Justice : Affaire Kévin et Leslie, cinq suspects renvoyés aux assises, dont quatre pour assassinat
Le drame de l’affaire Kévin et Leslie, qui avait bouleversé la France en 2023, connaît un tournant judiciaire majeur. Deux ans après la découverte des corps du jeune couple, en Charente-Maritime, la justice a ordonné le renvoi devant la cour d’assises de cinq suspects, dont quatre pour assassinat. Une décision qui ouvre la voie à un procès hors norme, susceptible d’exposer avec force les dérives de la violence de groupe, les mécanismes de manipulation et la fragilité de victimes devenues cibles.
Un double homicide qui avait marqué l’opinion
Kévin et Leslie, âgés de 21 et 22 ans, avaient disparu en novembre 2022 après une soirée dans une maison de Saint-Pée-sur-Nivelle, dans les Pyrénées-Atlantiques. Quelques semaines plus tard, leurs corps avaient été retrouvés, cachés dans une zone boisée, mutilés. L’affaire avait rapidement révélé un piège criminel orchestré par plusieurs jeunes du même cercle de relations.
Le rôle des suspects
Après deux années d’instruction, les juges estiment avoir recueilli suffisamment de preuves pour renvoyer les accusés devant les assises. Parmi eux, quatre sont poursuivis pour assassinat, encourant la réclusion criminelle à perpétuité. Un cinquième, mineur au moment des faits, est renvoyé pour complicité. Tous appartenaient au cercle amical du couple, ce qui a renforcé l’onde de choc dans l’opinion publique. «Ils ont été piégés et livrés à une violence méthodique», a résumé le procureur.
Des motivations troubles
L’enquête a mis en évidence des tensions liées à des dettes d’argent, un climat d’addiction aux stupéfiants et une volonté de domination au sein du groupe.
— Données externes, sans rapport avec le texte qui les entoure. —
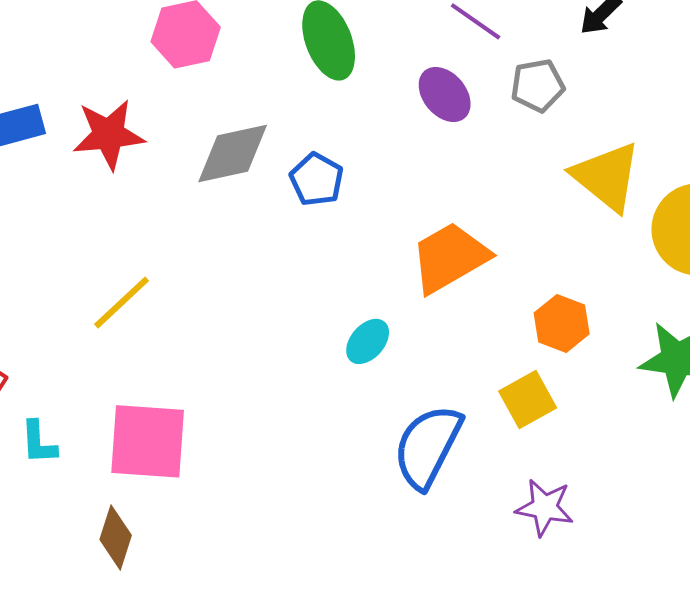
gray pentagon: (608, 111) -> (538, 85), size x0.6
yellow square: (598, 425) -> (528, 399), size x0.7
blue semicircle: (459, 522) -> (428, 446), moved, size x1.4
Des messages échangés sur les réseaux sociaux, versés au dossier, montrent une planification glaçante. «Ce n’est pas un simple dérapage, mais un passage à l’acte réfléchi», insiste une source proche du dossier.

Une affaire emblématique des dérives violentes
L’affaire Kévin et Leslie s’inscrit dans la série de crimes de bandes qui secouent la France depuis quelques années. Des victimes parfois ciblées dans des contextes de rivalité, d’humiliation ou pour de simples différends. Les assises permettront de mettre en lumière la mécanique de groupe, la banalisation de la violence, mais aussi les failles de prévention sociale.
Attente des familles
Pour les proches des victimes, l’attente est immense. «Nous voulons comprendre, savoir pourquoi ils ont fait ça, mais surtout obtenir justice», a déclaré la mère de Leslie. Le procès, s’il est confirmé après d’éventuels recours, pourrait se tenir courant 2026.
Enjeux judiciaires et sociétaux
Ce procès devrait être suivi avec une attention nationale, tant il soulève des questions sur la jeunesse, les addictions et la capacité de la justice à traiter des affaires où la cruauté dépasse l’entendement. Outre la répression, il interrogera sur le rôle de la prévention et le poids des influences de groupe dans les drames contemporains.